• **EXERCISE GOAL**
Go through the data line by line. Copy each one holding the string "آزمون".
===== INPUT DATA =====
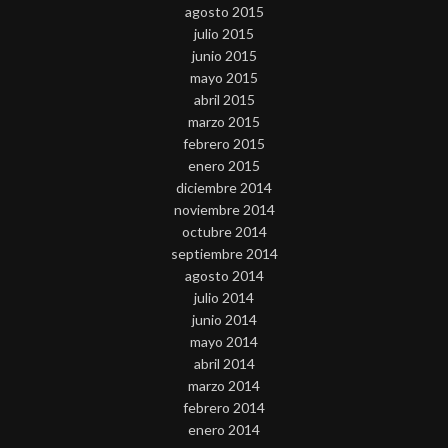
agosto 2015
julio 2015
junio 2015
mayo 2015
abril 2015
marzo 2015
febrero 2015
enero 2015
diciembre 2014
noviembre 2014
octubre 2014
septiembre 2014
agosto 2014
julio 2014
junio 2014
mayo 2014
abril 2014
marzo 2014
febrero 2014
enero 2014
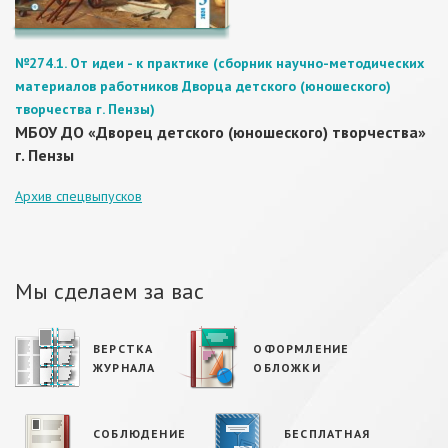
№274.1. От идеи - к практике (сборник научно-методических
материалов работников Дворца детского (юношеского)
творчества г. Пензы)
МБОУ ДО «Дворец детского (юношеского) творчества»
г. Пензы
Архив спецвыпусков
Мы сделаем за вас
ВЕРСТКА
ОФОРМЛЕНИЕ
ЖУРНАЛА
ОБЛОЖКИ
СОБЛЮДЕНИЕ
БЕСПЛАТНАЯ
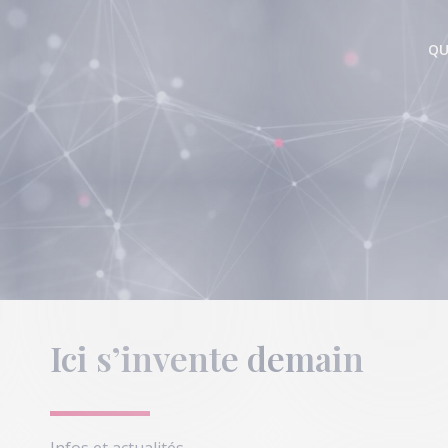
QU
Vous êtes ici :
Accueil
Newsletter
Ici s’invente demain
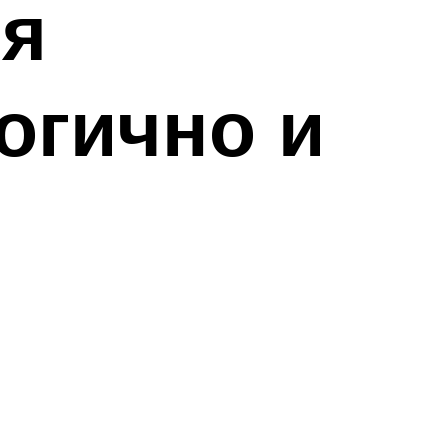
ля
огично и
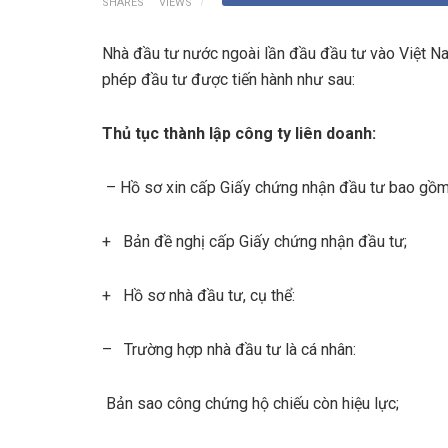
SHARES
VIEWS
Nhà đầu tư nước ngoài lần đầu đầu tư vào Việt Nam
phép đầu tư được tiến hành như sau:
Thủ tục thành lập công ty liên doanh:
– Hồ sơ xin cấp Giấy chứng nhận đầu tư bao gồm
+ Bản đề nghị cấp Giấy chứng nhận đầu tư;
+ Hồ sơ nhà đầu tư, cụ thể:
– Trường hợp nhà đầu tư là cá nhân:
Bản sao công chứng hộ chiếu còn hiệu lực;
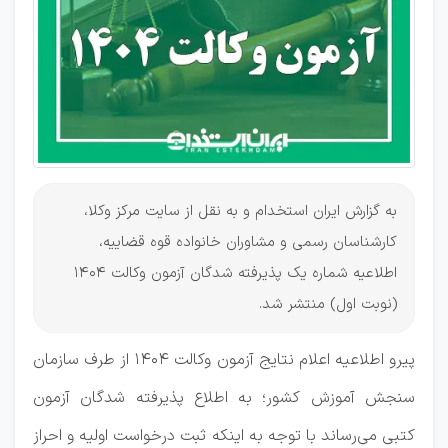
1404
به گزارش ایران استخدام و به نقل از سایت مرکز وکلا،
کارشناسان رسمی و مشاوران خانواده قوه قضاییه،
اطلاعیه شماره یک پذیرفته شدگان آزمون وکالت ۱۴۰۴
(نوبت اول) منتشر شد.
پیرو اطلاعیه اعلام نتایج آزمون وکالت ۱۴۰۴ از طرف سازمان
سنجش آموزش کشور؛ به اطلاع پذیرفته شدگان آزمون
کتبی می‌رساند با توجه به اینکه ثبت درخواست اولیه و احراز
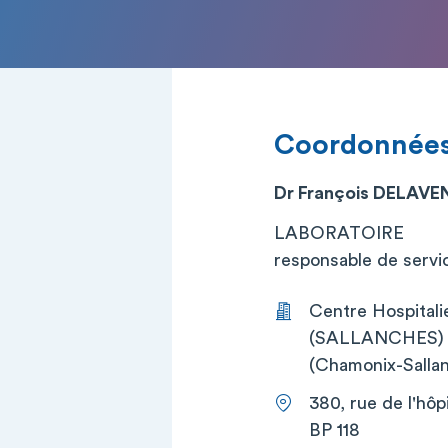
Coordonnée
Dr François DELAV
LABORATOIRE
responsable de service
Centre Hospital
(SALLANCHES) (C
(Chamonix-Sallan
380, rue de l'hôpi
BP 118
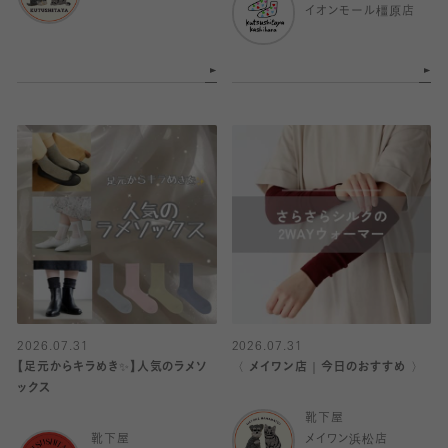
イオンモール橿原店
2026.07.31
2026.07.31
【足元からキラめき✨️】人気のラメソ
〈 メイワン店｜今日のおすすめ 〉
ックス
靴下屋
靴下屋
メイワン浜松店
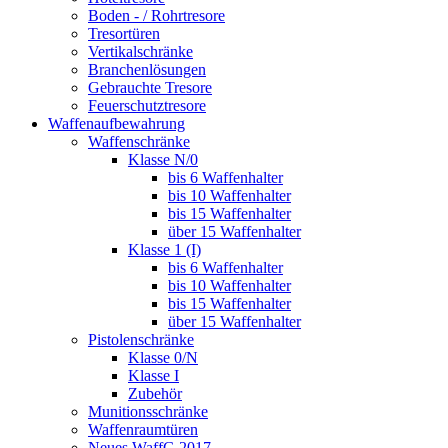
Boden - / Rohrtresore
Tresortüren
Vertikalschränke
Branchenlösungen
Gebrauchte Tresore
Feuerschutztresore
Waffenaufbewahrung
Waffenschränke
Klasse N/0
bis 6 Waffenhalter
bis 10 Waffenhalter
bis 15 Waffenhalter
über 15 Waffenhalter
Klasse 1 (I)
bis 6 Waffenhalter
bis 10 Waffenhalter
bis 15 Waffenhalter
über 15 Waffenhalter
Pistolenschränke
Klasse 0/N
Klasse I
Zubehör
Munitionsschränke
Waffenraumtüren
Neues WaffG 2017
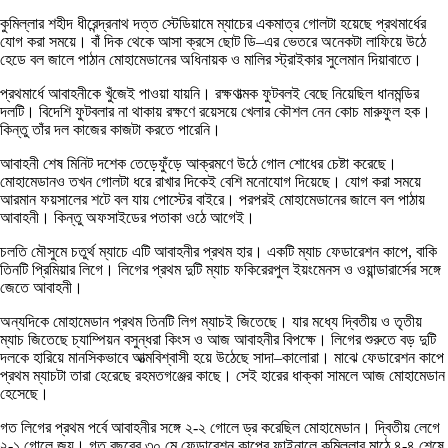
কুমিল্লার শহীদ ধীরেন্দ্রনাথ দত্ত স্টেডিয়ামে ম্যাচের একমাত্র গোলটা হয়েছে প্রথমার্ধের
যোগ করা সময়ে। বাঁ দিক থেকে আসা ক্রসে ছোট ডি–এর ভেতরে অনেকটা লাফিয়ে উঠে
হেডে বল জালে পাঠান মোহামেডানের অধিনায়ক ও মালির স্ট্রাইকার সুলেমান দিয়াবাতে।
প্রথমার্ধে আবাহনীকে খুঁজেই পাওয়া যায়নি। রক্ষণাত্মক ফুটবলই বেছে নিয়েছিল ধানমন্ডির
দলটি। বিদেশি ফুটবলার না থাকায় রক্ষণে রয়েসয়ে খেলার কৌশল নেন কোচ মারুফুল হক।
কিন্তু তাঁর দল কাজের কাজটা করতে পারেনি।
আবাহনী শেষ মিনিট দশেক তেড়েফুঁড়ে আক্রমণে উঠে গোল শোধের চেষ্টা করেছে।
মোহামেডানও তখন গোলটা ধরে রাখার দিকেই বেশি মনোযোগ দিয়েছে। যোগ করা সময়ে
আরমান ফয়সালের শটে বল যায় পোস্টের বাইরে। পরপরই মোহামেডানের জালে বল পাঠায়
আবাহনী। কিন্তু অফসাইডের পতাকা ওঠে আগেই।
চলতি মৌসুমে চতুর্থ ম্যাচে এটি আবাহনীর প্রথম হার। একটি ম্যাচ ফেডারেশন কাপে, বাকি
তিনটি প্রিমিয়ার লিগে। লিগের প্রথম দুটি ম্যাচ ফকিরেরপুল ইয়ংমেনস ও ওয়ান্ডারার্সের সঙ্গে
জেতে আবাহনী।
অন্যদিকে মোহামেডান প্রথম তিনটি লিগ ম্যাচই জিতেছে। যার মধ্যে দ্বিতীয় ও তৃতীয়
ম্যাচ জিতেছে চ্যাম্পিয়ন বসুন্ধরা কিংস ও আজ আবাহনীর বিপক্ষে। লিগের শুরুতে বড় দুটি
দলকে হারিয়ে মানসিকভাবে আত্মবিশ্বাসী হয়ে উঠেছে সাদা–কালোরা। মাঝে ফেডারেশন কাপে
প্রথম ম্যাচটা তারা হেরেছে রহমতগঞ্জের কাছে। সেই হারের ধাক্কা সামলে আজ মোহামেডান
হেসেছে।
গত লিগের প্রথম পর্বে আবাহনীর সঙ্গে ২-২ গোলে ড্র করেছিল মোহামেডান। দ্বিতীয় লেগে
২-১ গোলে জয়। গত বছরের ৩০ মে ফেডারেশন কাপের ফাইনালে কুমিল্লার মাঠে ৪-৪ শেষে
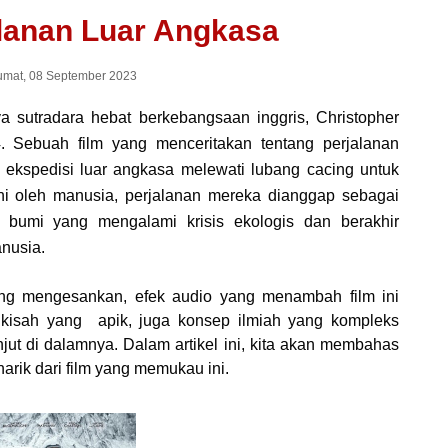
lanan Luar Angkasa
mat, 08 September 2023
arya sutradara hebat berkebangsaan inggris, Christopher
4. Sebuah film yang menceritakan tentang perjalanan
ekspedisi luar angkasa melewati lubang cacing untuk
ni oleh manusia, perjalanan mereka dianggap sebagai
bumi yang mengalami krisis ekologis dan berakhir
nusia.
ng mengesankan, efek audio yang menambah film ini
 kisah yang
apik, juga konsep ilmiah yang kompleks
anjut di dalamnya. Dalam artikel ini, kita akan membahas
ik dari film yang memukau ini.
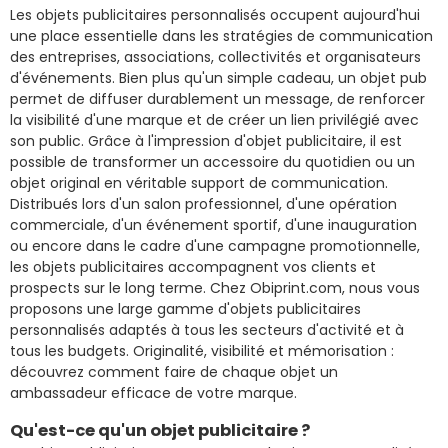
Les
objets publicitaires
personnalisés occupent aujourd'hui
une place essentielle dans les stratégies de communication
des entreprises, associations, collectivités et organisateurs
d'événements. Bien plus qu'un simple cadeau, un objet pub
permet de diffuser durablement un message, de renforcer
la visibilité d'une marque et de créer un lien privilégié avec
son public. Grâce à l'impression d'objet publicitaire, il est
possible de transformer un accessoire du quotidien ou un
objet original en véritable support de communication.
Distribués lors d'un salon professionnel, d'une opération
commerciale, d'un événement sportif, d'une inauguration
ou encore dans le cadre d'une campagne promotionnelle,
les objets publicitaires accompagnent vos clients et
prospects sur le long terme. Chez Obiprint.com, nous vous
proposons une large gamme d'objets publicitaires
personnalisés adaptés à tous les secteurs d'activité et à
tous les budgets. Originalité, visibilité et mémorisation :
découvrez comment faire de chaque objet un
ambassadeur efficace de votre marque.
Qu'est-ce qu'un objet publicitaire ?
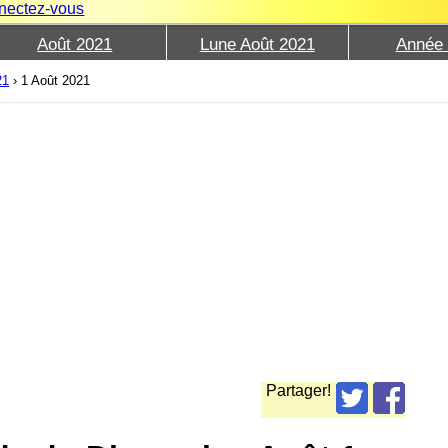
nectez-vous
Août 2021
Lune Août 2021
Année
21
›
1 Août 2021
Partager!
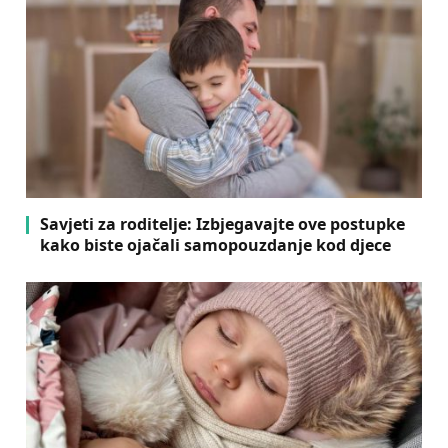
Savjeti za roditelje: Izbjegavajte ove postupke
kako biste ojačali samopouzdanje kod djece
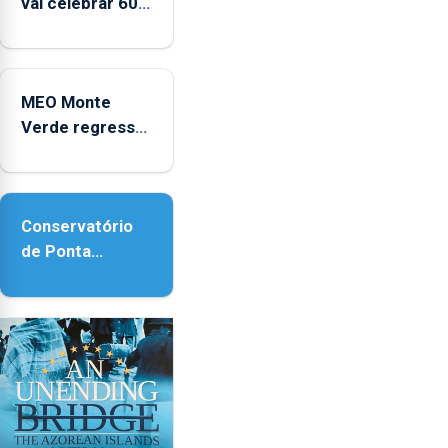
vai celebrar 60
anos de carreira
no Coliseu
Micaelense
MEO Monte
Verde regressa
com reforço da
acessibilidade
Conservatório
de Ponta
Delgada vai
contar com
novos
instrumentos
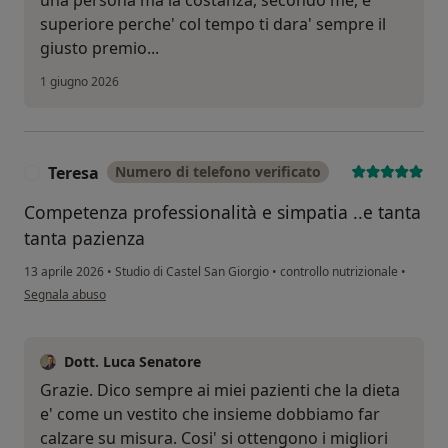
superiore perche' col tempo ti dara' sempre il
giusto premio...
1 giugno 2026
Teresa
Numero di telefono verificato
T
Competenza professionalità e simpatia ..e tanta
tanta pazienza
13 aprile 2026
•
Studio di Castel San Giorgio
•
controllo nutrizionale
•
secondo l'opinione dell'utente Teresa
Segnala abuso
Dott. Luca Senatore
Grazie. Dico sempre ai miei pazienti che la dieta
e' come un vestito che insieme dobbiamo far
calzare su misura. Cosi' si ottengono i migliori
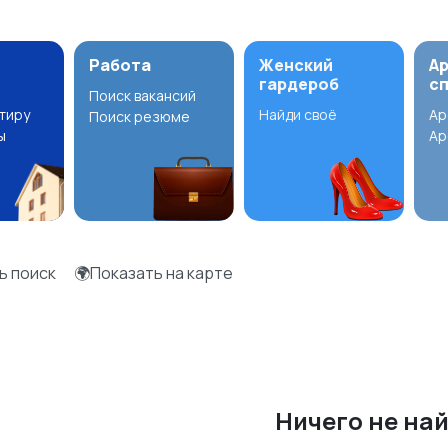
Работа
Женский
А
гардероб
с
Поиск вакансий
ртиру
Найди своё
Ар
Поиск резюме
ы
Ар
ь поиск
🌍Показать на карте
Ничего не на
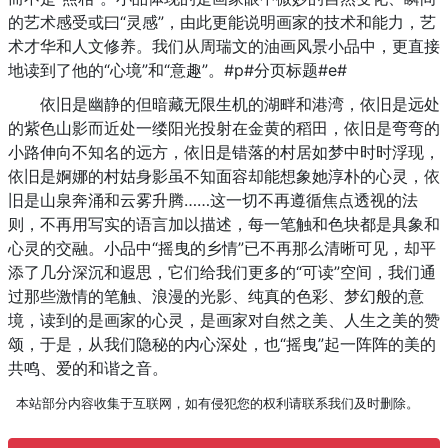
的艺术感受或曰“灵感”，由此更能说明画家的技术和能力，艺
术才华和人文修养。我们从周瑞文的油画风景小品中，更直接
地读到了他的“心境”和“意趣”。#p#分页标题#e#
依旧是幽静的但暗藏无限生机的湖畔和港湾，依旧是远处
的紫色山影而近处一缕阳光投射在金黄的稻田，依旧是弯弯的
小路伸向不知名的远方，依旧是错落的村居如梦中时时浮现，
依旧是婀娜的村姑身影虽不知面容却能想象她淳朴的心灵，依
旧是山泉奔涌和云雾升腾……这一切不再遵循焦点透视的法
则，不再用写实的语言加以描述，每一笔触和色块都是具象和
心灵的交融。小品中“摇曳的乡情”已不再那么清晰可见，却平
添了几分深沉和遐思，它们给我们更多的“可读”空间，我们通
过那些激情的笔触、浪漫的光影、纯真的色彩、梦幻般的意
境，读到的是画家的心灵，是画家对自然之美、人生之美的赞
颂，于是，从我们隐秘的内心深处，也“摇曳”起一阵阵的美的
共鸣、爱的和谐之音。
本站部分内容收集于互联网，如有侵犯您的权利请联系我们及时删除。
=====
• **ANSWER SPACE**
اطلاعیه شماره یک پذیرفته شدگان آزمون وکالت ۱۴۰۴
پیرو اطلاعیه اعلام نتایج آزمون وکالت ۱۴۰۴ از طرف سازمان
سنجش آموزش کشور؛ به اطلاع پذیرفته شدگان آزمون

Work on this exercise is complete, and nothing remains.